BRUSSELS (Reuters) -- Efforts to stabilize Afghanistan have reached a decisive moment, Britain's foreign secretary has said, with a conference in London this week critical to shaping strategy in the eight-year war.
Speaking as European Union foreign ministers gathered in Brussels to discuss issues including Afghanistan, Yemen and Iran, David Miliband said the January 28 Afghan conference must show civilian and military operations can work together.
"No one pretends that conferences win wars, but conferences are important to changing the course of military struggles," Miliband told reporters as he arrived in Brussels.
"The combination of a new Afghan government and a new focus of the international military and civilian efforts means that this is going to be a decisive period in the Afghan campaign.
"There's a new government in Kabul, there's a new military strategy, there's a new civilian surge...it's very important that we get the political strategy right at this time." British Prime Minister Gordon Brown called for the conference late last year in the hope of galvanising international efforts to secure Afghanistan, including sending more troops to combat a widening Taliban-led insurgency.
The United States has committed 30,000 more troops to the conflict, and Britain and other nations have also sent reinforcements to Afghanistan's turbulent south and east, raising the total U.S.- and NATO-led force to more than 100,000.

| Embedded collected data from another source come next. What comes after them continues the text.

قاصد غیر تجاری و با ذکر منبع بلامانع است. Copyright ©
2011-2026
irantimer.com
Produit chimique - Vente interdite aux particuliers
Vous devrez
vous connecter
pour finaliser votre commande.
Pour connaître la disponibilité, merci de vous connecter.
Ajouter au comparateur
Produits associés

But as well as troops, there is a renewed focus on providing civilian aid and development to try to prevent the Afghan people turning to the insurgency, and to support an Afghan government that is battling corruption and struggling for authority.
"There is no military solution," Swedish Foreign Minister Carl Bildt told reporters as he arrived in Brussels.
"There has to be building up of the governance and the civilian infrastructure of the country. That will take money and time, commodities in spare supply in the politics of the West."
President Hamid Karzai will join NATO Secretary-General Anders Fogh Rasmussen, U.N. Secretary-General Ban Ki-moon, Brown, Miliband, and senior officials from the United States, Russia, and other parties for the January 28 conference.
U.S. General Stanley McChrystal, the commander of the NATO operation in Afghanistan, said in comments published today that he believed the increase in troops was enough to weaken the Taliban and force its leaders into peace discussions.
Talking to the Taliban -- or what U.S. General David Petraeus, McChrystal's boss, has called "reintegration" -- is expected to form a large part of discussions in London.
German Foreign Minister Guido Westerwelle told reporters today that he saw reintegration of Taliban fighters as a critical element in any strategy to stabilise the country, and said there needed to be a means of support for those who down weapons.
"The military question is important but will not lead alone to a solution," said Westerwelle, whose country is under pressure to increase its contribution of troops in Afghanistan.
"It is crucial that we reintegrate the followers who support the Taliban because of economic reasons. This is a completely new approach," he said.
Miliband, who will chair the conference and holds talks with Karzai in Turkey on January 26 in preparation for the meeting, said Taliban reintegration was a critical plank in the new strategy.
"The absolutely clear message from the military as well as from the civilian side is that the resolution in Afghanistan needs a political settlement," he said.